In a recent article, I introduced the fields of classical and behavioral economics and finance. Classical finance assumes people make financial decisions in computer-like fashion —rationally and unemotionally. Behavioral finance, which combines the study of economics and psychology, argues that these assumptions do not reflect real life.

In his work in the 1950s, Herbert Simon, a cognitive psychologist and Nobel Laureate in economics, identified three forces that limit people’s ability to make purely rational decisions:

1. Bounded rationality.

2. Bounded self-control.

3. Bounded self-interest.

In this article, we’ll see how they might apply to one of the most important personal-finance challenges that households face, achieving a secure retirement.

Bounded rationality and computational complexity

Even the smartest among us lack the time and brain power to consistently collect, analyze and act on all the relevant information needed to make intelligent choices on complicated issues.
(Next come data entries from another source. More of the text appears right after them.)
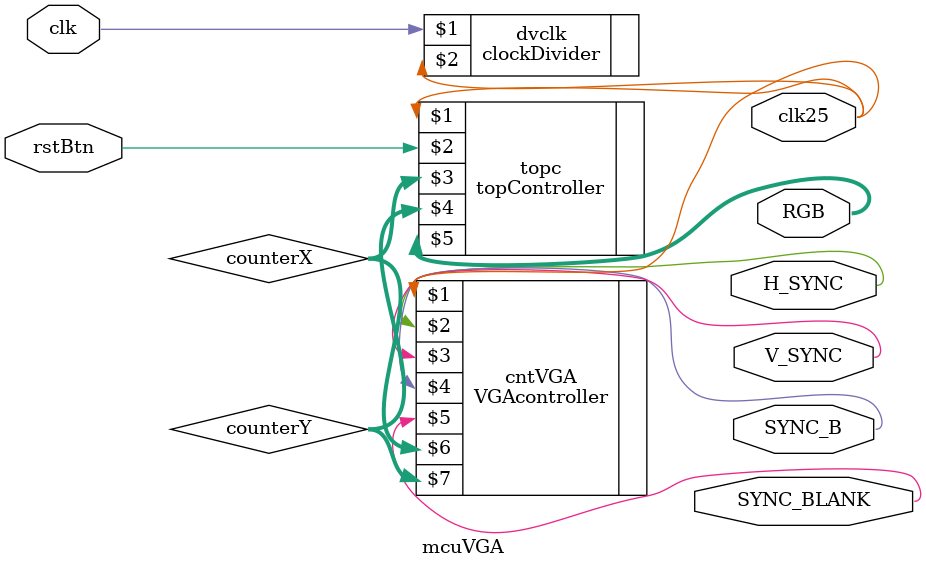
<source format=sv>
module mcuVGA(
    input logic  clk, rstBtn,
    output logic H_SYNC, V_SYNC, SYNC_B, SYNC_BLANK,clk25,
    output logic [23:0] RGB);

	 
    logic [9:0] counterX, counterY;

    //--------------Instancia del divisor de clock-------------------------//
	clockDivider dvclk (clk, clk25);

    //--------------Instancia del controlador VGA--------------------------//
	VGAcontroller cntVGA (clk25, H_SYNC, V_SYNC, SYNC_B, SYNC_BLANK, counterX, counterY);
		

    //--------------Instancia del generador de Video----------------------//	
	topController topc (clk25, rstBtn, counterX, counterY, RGB);


endmodule 
</source>
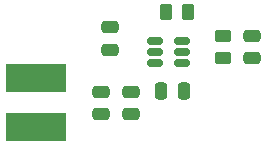
<source format=gbr>
%TF.GenerationSoftware,KiCad,Pcbnew,8.0.1*%
%TF.CreationDate,2024-04-10T00:32:00-05:00*%
%TF.ProjectId,ControlMixer,436f6e74-726f-46c4-9d69-7865722e6b69,rev?*%
%TF.SameCoordinates,Original*%
%TF.FileFunction,Paste,Bot*%
%TF.FilePolarity,Positive*%
%FSLAX46Y46*%
G04 Gerber Fmt 4.6, Leading zero omitted, Abs format (unit mm)*
G04 Created by KiCad (PCBNEW 8.0.1) date 2024-04-10 00:32:00*
%MOMM*%
%LPD*%
G01*
G04 APERTURE LIST*
G04 Aperture macros list*
%AMRoundRect*
0 Rectangle with rounded corners*
0 $1 Rounding radius*
0 $2 $3 $4 $5 $6 $7 $8 $9 X,Y pos of 4 corners*
0 Add a 4 corners polygon primitive as box body*
4,1,4,$2,$3,$4,$5,$6,$7,$8,$9,$2,$3,0*
0 Add four circle primitives for the rounded corners*
1,1,$1+$1,$2,$3*
1,1,$1+$1,$4,$5*
1,1,$1+$1,$6,$7*
1,1,$1+$1,$8,$9*
0 Add four rect primitives between the rounded corners*
20,1,$1+$1,$2,$3,$4,$5,0*
20,1,$1+$1,$4,$5,$6,$7,0*
20,1,$1+$1,$6,$7,$8,$9,0*
20,1,$1+$1,$8,$9,$2,$3,0*%
G04 Aperture macros list end*
%ADD10RoundRect,0.250000X0.262500X0.450000X-0.262500X0.450000X-0.262500X-0.450000X0.262500X-0.450000X0*%
%ADD11RoundRect,0.250000X0.475000X-0.250000X0.475000X0.250000X-0.475000X0.250000X-0.475000X-0.250000X0*%
%ADD12R,5.100000X2.350000*%
%ADD13RoundRect,0.250000X0.450000X-0.262500X0.450000X0.262500X-0.450000X0.262500X-0.450000X-0.262500X0*%
%ADD14RoundRect,0.150000X0.512500X0.150000X-0.512500X0.150000X-0.512500X-0.150000X0.512500X-0.150000X0*%
%ADD15RoundRect,0.250000X0.250000X0.475000X-0.250000X0.475000X-0.250000X-0.475000X0.250000X-0.475000X0*%
G04 APERTURE END LIST*
D10*
%TO.C,R2*%
X213037464Y-32305000D03*
X211212464Y-32305000D03*
%TD*%
D11*
%TO.C,C2.2*%
X205712464Y-41005000D03*
X205712464Y-39105000D03*
%TD*%
D12*
%TO.C,L1*%
X200212464Y-37905000D03*
X200212464Y-42055000D03*
%TD*%
D11*
%TO.C,C4*%
X218462464Y-36255000D03*
X218462464Y-34355000D03*
%TD*%
D13*
%TO.C,R1*%
X215962464Y-36217500D03*
X215962464Y-34392500D03*
%TD*%
D14*
%TO.C,U4*%
X212562464Y-34805000D03*
X212562464Y-35755000D03*
X212562464Y-36705000D03*
X210287464Y-36705000D03*
X210287464Y-35755000D03*
X210287464Y-34805000D03*
%TD*%
D11*
%TO.C,C2.1*%
X208212464Y-41005000D03*
X208212464Y-39105000D03*
%TD*%
%TO.C,C3*%
X206462464Y-35555000D03*
X206462464Y-33655000D03*
%TD*%
D15*
%TO.C,C1*%
X212662464Y-39055000D03*
X210762464Y-39055000D03*
%TD*%
M02*

</source>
The retirement savings and spending problem is an excellent example of Simon’s “bounded rationality.”

Making smart decisions about retirement is hard. It requires determining how much to save and how to invest while working and assessing how much you can spend once you retire. It requires reasonable estimates of variables like lifetime earnings, investment returns, tax rates, health status, and longevity none of which can be known precisely.

Furthermore, solutions for the retirement saving and spending amounts involve calculations that are challenging even for those with financial expertise. For others with more limited knowledge, tackling these problems can be confusing and stressful, which can further impede sound decision-making. Unfortunately, rather than struggle through the details, most people resort to shortcuts that often result in hasty, ill-advised decisions.

Bounded self-control and making tough trade-offs

Financial practitioners recommend that people plan their spending so they can maintain their desired standard of living over their entire lifetime. For most of us, this means controlling spending during our working years so we can accumulate sufficient assets to fund a secure and comfortable retirement. We all recognize this as sensible advice, yet in general, Americans continue to under-save.

In other words, it’s not a lack of awareness or even a lack of desire but rather a lack of will power to make sacrifices today to get a payoff sometime in the future. This seems to be true even when the change requires small short-term sacrifices in exchange for a substantial long-term benefit. In many respects, saving for retirement involves behavior modification similar to that needed for dieting and exercise. It’s tough to change, and even if we do, we often lose our resolve to stick with it.

Bounded self-interest and generosity

According to traditional economic theory, individuals are concerned only about themselves and expected to act in a way that improves their own financial interests and not necessarily the welfare of others. In other words, self-interest is presumed to be the primary motive when making financial decisions.

Behaviorists argue and, fortunately, our own life experiences demonstrate that people regularly sacrifice their own interests to help others. In his book “The Altruistic Brain,” Donald Pfaff, a neuroscientist at Rockefeller University, says this model of human behavior is not supported by science and instead “doing good” for others is a trait that is hard-wired into our brains.

America is among the most generous nations in the world. In 2018, charitable giving to institutions, neighbors and strangers in need in the U.S. reached a record high of over $400 billion in monetary donations and more than 8 billion hours of volunteer work. Also, older Americans are increasingly providing financial support to adult children, grandchildren, parents, and even siblings.

In a 2013 study conducted by Merrill Lynch titled “Family & Retirement: The Elephant in the Room,” the authors found that while generosity, especially toward family members, is a key source of satisfaction for older Americans, it can also be a cause of stress and worry. For many less affluent retirees, balancing the financial needs of others and their own retirement security can require living a more frugal lifestyle than they could otherwise enjoy.

Logic vs. emotions

Conventional economic theory assumes humans make logical, unemotional and sound financial decisions and then act accordingly. But as anyone who ever started a new diet, exercise regimen or savings program knows, there is a disconnect between theory and practice.

Research in behavioral economics shows us that human emotions get in the way and cause individuals even with the best of intentions to often make poor decisions. In other words, in real life, emotions usually trump logic.